Both Carmichael and Winter come from the progressive wings of their parties. Winter, a former lieutenant governor, state treasurer and legislator, has long been thought "too liberal" to be elected governor here because of his endorsement of John F. Kennedy in the 1960 presidential race and his calls for racial moderation during the decade that followed. He is making his third race for governor.

Carmichael, the closest thing the Republican Party here has to an old warhorse, is making his second try for governorship. A car dealer from Meridian, he made his name in Southern politics in 1972 by collecting a surprising 39 percent of the vote against then-Sen. James O. Eastland, a Senate Institution.

Like Winter, Carmichael, 52, has a well-established reputation as a racial moderate, has gotten in trouble with his own party (for advocating gun control and backing Gerald Ford over Ronald Reagan in 1976), and was beaten in his last try for the governorship by now-Gov. Cliff Finch, who put together a "redneck and blackneck" coalition.

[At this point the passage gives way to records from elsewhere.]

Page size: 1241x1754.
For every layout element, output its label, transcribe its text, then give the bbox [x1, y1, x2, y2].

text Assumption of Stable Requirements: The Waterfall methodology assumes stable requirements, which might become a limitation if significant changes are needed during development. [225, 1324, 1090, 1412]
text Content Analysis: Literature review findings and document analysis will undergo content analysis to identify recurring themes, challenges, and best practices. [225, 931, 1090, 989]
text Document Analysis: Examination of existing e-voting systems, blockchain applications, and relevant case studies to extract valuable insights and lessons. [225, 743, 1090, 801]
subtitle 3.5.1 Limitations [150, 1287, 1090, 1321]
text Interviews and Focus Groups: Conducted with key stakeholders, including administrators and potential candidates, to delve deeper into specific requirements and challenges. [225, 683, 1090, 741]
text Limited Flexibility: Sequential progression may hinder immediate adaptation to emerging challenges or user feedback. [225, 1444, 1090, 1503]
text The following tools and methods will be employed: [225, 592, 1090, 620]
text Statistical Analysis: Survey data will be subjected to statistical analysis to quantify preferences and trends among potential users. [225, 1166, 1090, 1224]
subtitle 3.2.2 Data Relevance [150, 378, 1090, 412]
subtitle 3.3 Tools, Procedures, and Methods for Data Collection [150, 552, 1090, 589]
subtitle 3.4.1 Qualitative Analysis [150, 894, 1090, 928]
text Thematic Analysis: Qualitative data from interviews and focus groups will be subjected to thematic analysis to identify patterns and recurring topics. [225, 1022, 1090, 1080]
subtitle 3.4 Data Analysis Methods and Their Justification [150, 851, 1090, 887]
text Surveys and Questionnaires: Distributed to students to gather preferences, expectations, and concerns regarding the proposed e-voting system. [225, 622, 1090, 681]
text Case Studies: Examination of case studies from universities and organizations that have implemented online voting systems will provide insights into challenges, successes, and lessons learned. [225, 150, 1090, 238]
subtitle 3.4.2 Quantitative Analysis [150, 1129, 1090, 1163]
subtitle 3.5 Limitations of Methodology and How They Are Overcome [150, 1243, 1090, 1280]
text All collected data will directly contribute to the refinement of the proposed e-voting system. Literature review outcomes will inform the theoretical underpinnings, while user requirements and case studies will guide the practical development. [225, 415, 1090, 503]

One of Carmichael's greatest problems this year has been that he and Winter both appeal to the same progressive, urban constituencies.

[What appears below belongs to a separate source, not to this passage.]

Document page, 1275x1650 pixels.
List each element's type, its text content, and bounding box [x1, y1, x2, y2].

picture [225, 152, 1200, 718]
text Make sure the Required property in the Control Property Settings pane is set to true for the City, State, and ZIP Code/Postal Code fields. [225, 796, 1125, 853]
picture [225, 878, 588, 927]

"If you've got two nice guys in the same race in Mississippi, the nice Democrat will win every time," explains Carmichael.

So Carmichael quit being a nice guy and started distancing himself from Winter. He portrayed Winter as a representative of "the old politics," and as a "national Democrat, a Carter supporter, maybe even a Kennedy man." He made a series of television commercials accusing Winter of profiteering during his 25 years in public office. And he told blacks that Winter is a "parlor liberal" who employs no blacks in his large Jackson law firm.

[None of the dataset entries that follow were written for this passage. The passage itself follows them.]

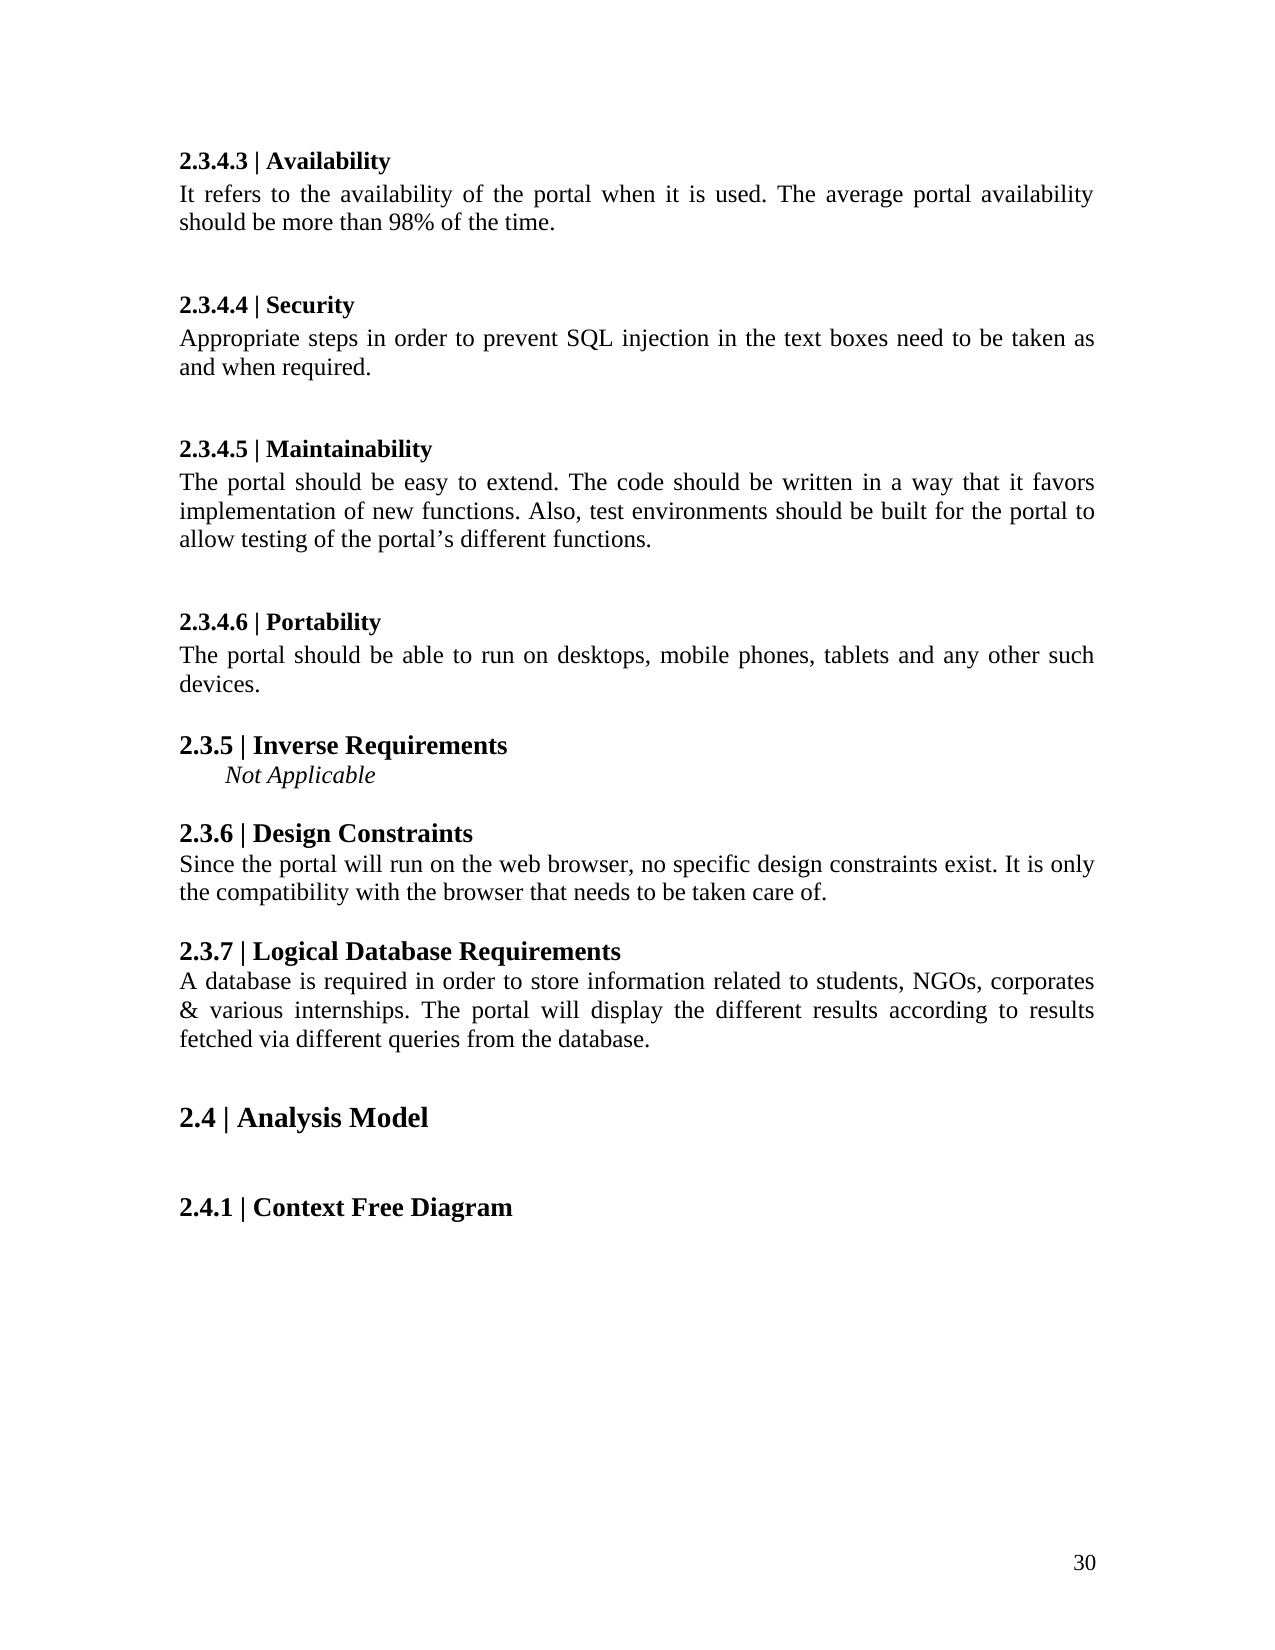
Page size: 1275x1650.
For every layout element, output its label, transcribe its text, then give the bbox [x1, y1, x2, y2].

subtitle 2.3.4.5 | Maintainability [179, 434, 1096, 463]
subtitle 2.3.7 | Logical Database Requirements [179, 935, 1096, 966]
subtitle 2.3.6 | Design Constraints [179, 817, 1096, 849]
subtitle 2.4 | Analysis Model [179, 1100, 1096, 1134]
text The portal should be able to run on desktops, mobile phones, tablets and any other such devices. [179, 640, 1096, 697]
text The portal should be easy to extend. The code should be written in a way that it favors implementation of new functions. Also, test environments should be built for the portal to allow testing of the portal’s different functions. [179, 467, 1096, 553]
text It refers to the availability of the portal when it is used. The average portal availability should be more than 98% of the time. [179, 179, 1096, 236]
subtitle 2.4.1 | Context Free Diagram [179, 1191, 1096, 1222]
subtitle 2.3.4.6 | Portability [179, 607, 1096, 636]
text A database is required in order to store information related to students, NGOs, corporates & various internships. The portal will display the different results according to results fetched via different queries from the database. [179, 966, 1096, 1052]
subtitle 2.3.4.4 | Security [179, 290, 1096, 319]
text Since the portal will run on the web browser, no specific design constraints exist. It is only the compatibility with the browser that needs to be taken care of. [179, 849, 1096, 906]
text Not Applicable [179, 760, 1096, 789]
text Appropriate steps in order to prevent SQL injection in the text boxes need to be taken as and when required. [179, 323, 1096, 380]
subtitle 2.3.5 | Inverse Requirements [179, 729, 1096, 760]
subtitle 2.3.4.3 | Availability [179, 146, 1096, 174]
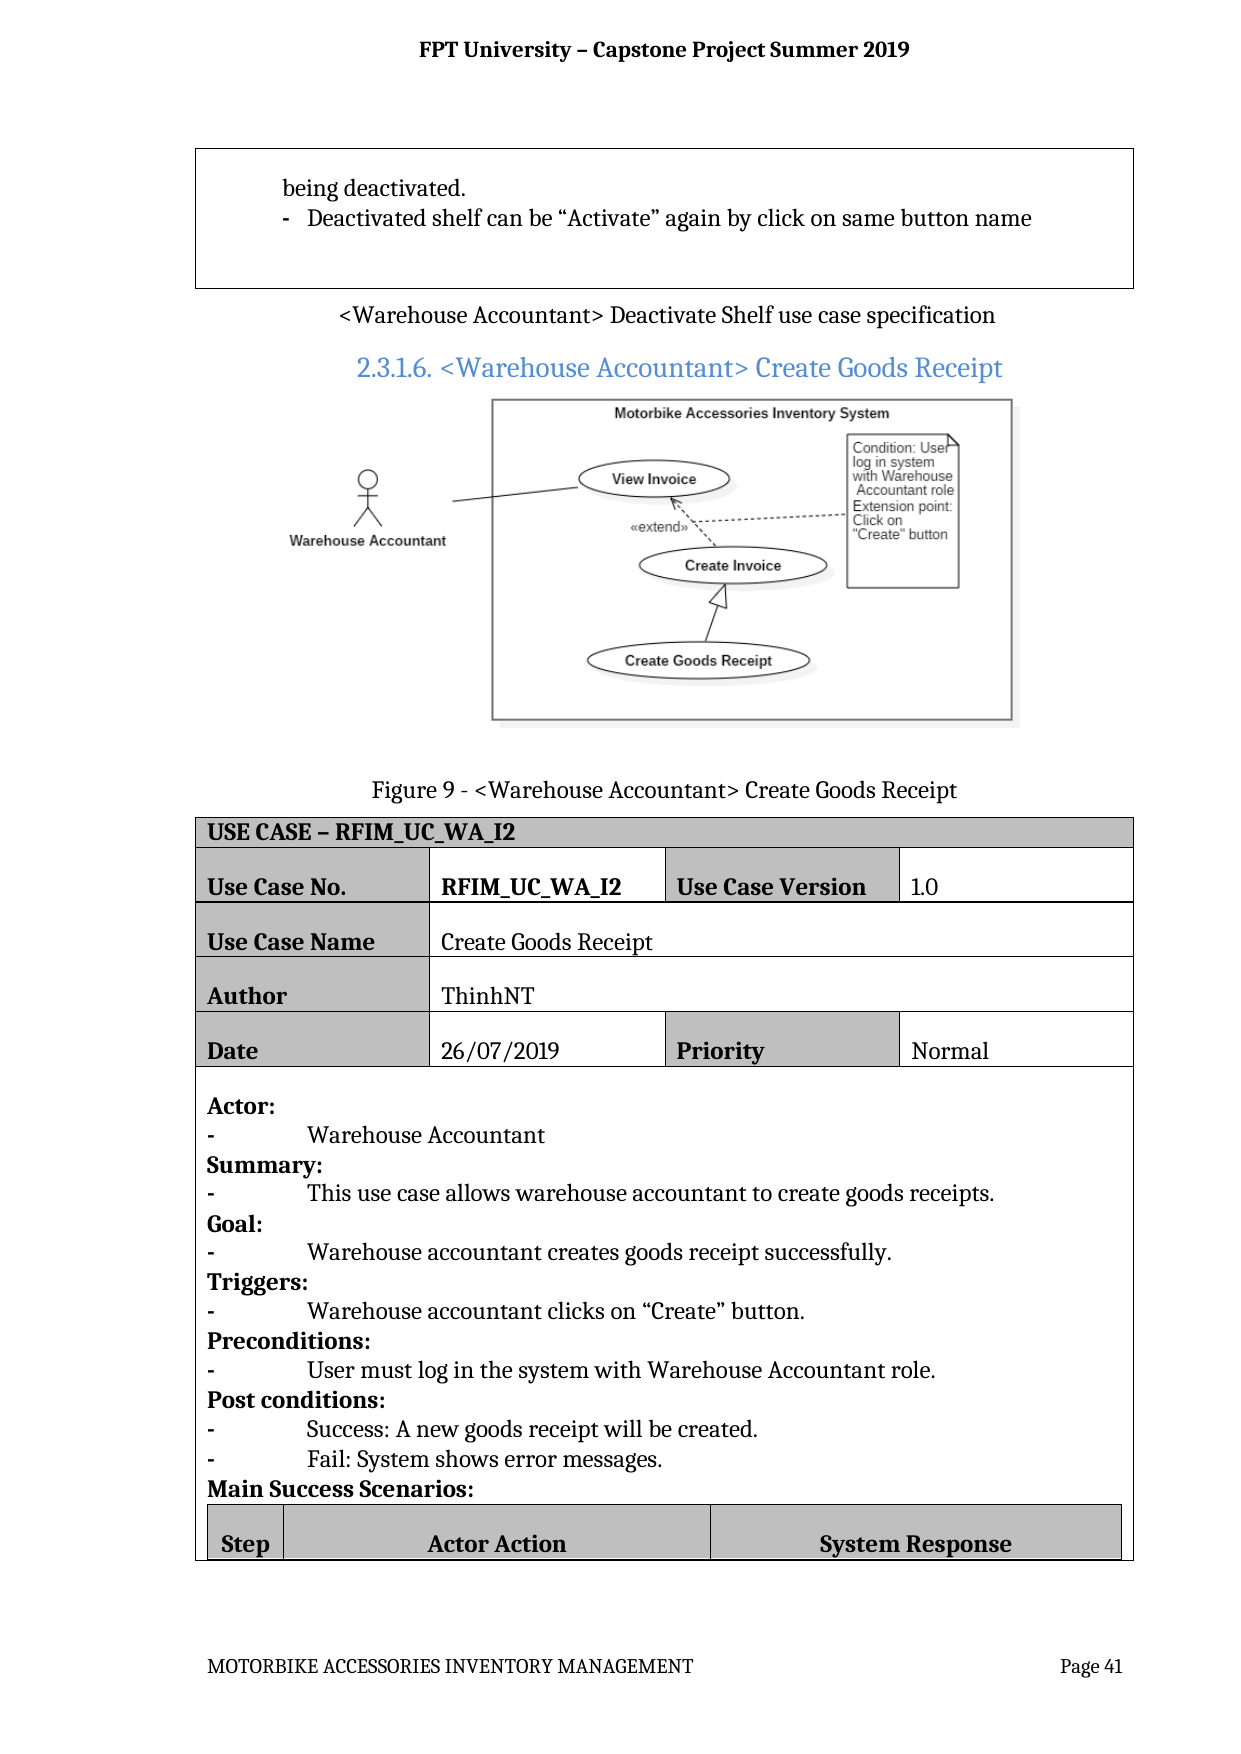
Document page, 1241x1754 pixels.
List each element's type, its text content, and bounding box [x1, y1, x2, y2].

table_cell 26/07/2019 [430, 1012, 665, 1066]
table_cell Priority [666, 1012, 899, 1066]
text <Warehouse Accountant> Deactivate Shelf use case specification [207, 301, 1122, 330]
table_header USE CASE – RFIM_UC_WA_I2 [196, 818, 1133, 847]
table_cell Use Case No. [196, 848, 429, 901]
table_cell 1.0 [900, 848, 1133, 901]
table_cell RFIM_UC_WA_I2 [430, 848, 665, 901]
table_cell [196, 149, 1133, 288]
subtitle <Warehouse Accountant> Create Goods Receipt [357, 351, 1122, 384]
table_cell Normal [900, 1012, 1133, 1066]
text Figure 26 - <Warehouse Accountant> Create Goods Receipt [207, 776, 1122, 804]
table_cell Use Case Name [196, 903, 429, 956]
table_cell Create Goods Receipt [430, 903, 1133, 956]
picture [274, 389, 1055, 763]
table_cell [196, 1067, 1133, 1559]
table_cell Date [196, 1012, 429, 1066]
table_cell Author [196, 957, 429, 1011]
table_cell ThinhNT [430, 957, 1133, 1011]
table_cell Use Case Version [666, 848, 899, 901]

Initially, Winter ignored the attacks, focusing his campaign on his experience in state government. Then, he started pointing out "flipflops" in Carmichael's record, noting, for example, that Carmichael advocated gun control four years ago but now opposes it.Then he made a TV commercial showing mud being slung at a map of Mississippi.

But this offers little real flavor of the race, or the transformation of Mississippi politics during the last decade. A joint appearence by the two candidates before a meeting of the state NAACP last weekend does this as well as anything.

The meeting was in a dingy gymnasium on the south side of Jackson, not far from Jackson State University. Much of the state's black leadership was there, wearing three-piece suits. Many, like Aaron Henry and Charles Evers, were veterans of some of the nation's most brutal civil rights battles during the 1960s, a time when the governor of the state, Ross Barnett, once said "The Negro is different because God made him different to punish him."

Mississippi politicians no longer attack blacks; they court them. And every white candidate for statewide office was at the meeting, each promising more brotherhood than the one before.

Carmichael's pitch was an economic one. As a businessmen, he said, he'd hired dozens of blacks in his car dealerships, and as a governor he would create a bigger economic pie for blacks to get a piece of "Social integration is fine, but economic integration is fundamental to what you're trying to do," he said.

Winter's pitch was to the past. "I spoke out for equal opportunity at a time when few public officials did so," he declared. "Very frankly, those were costly positions for me. I probably would have been elected governor a long time ago if I hadn't put my neck on the line."

State NAACP President Henry said he was sold on Winter. Until this year, he said, "I thought he was too decent a fellow to become governor of Mississippi."